» **Page images and extracted text**
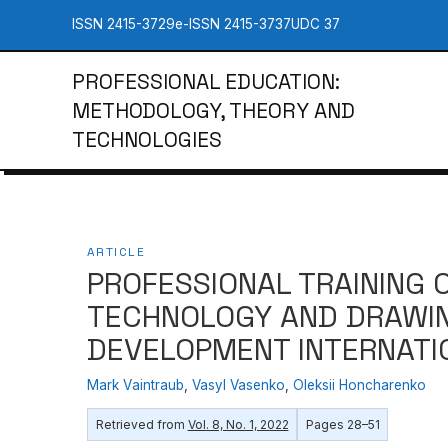
ISSN 2415-3729
e-ISSN 2415-3737
UDC 37
PROFESSIONAL EDUCATION:
METHODOLOGY, THEORY AND
TECHNOLOGIES
ARTICLE
PROFESSIONAL TRAINING 
TECHNOLOGY AND DRAWIN
DEVELOPMENT INTERNATI
Mаrk Vаintrаub
,
Vasyl Vasenko
,
Oleksii Honcharenko
Retrieved from
Vol. 8, No. 1, 2022
Pages 28–51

» **EXERCISE DETAILS**
Filter the entries and keep only the lines holding "PROFESSIONAL".

» **RESPONSE TO THE TASK**
PROFESSIONAL EDUCATION:
PROFESSIONAL TRAINING 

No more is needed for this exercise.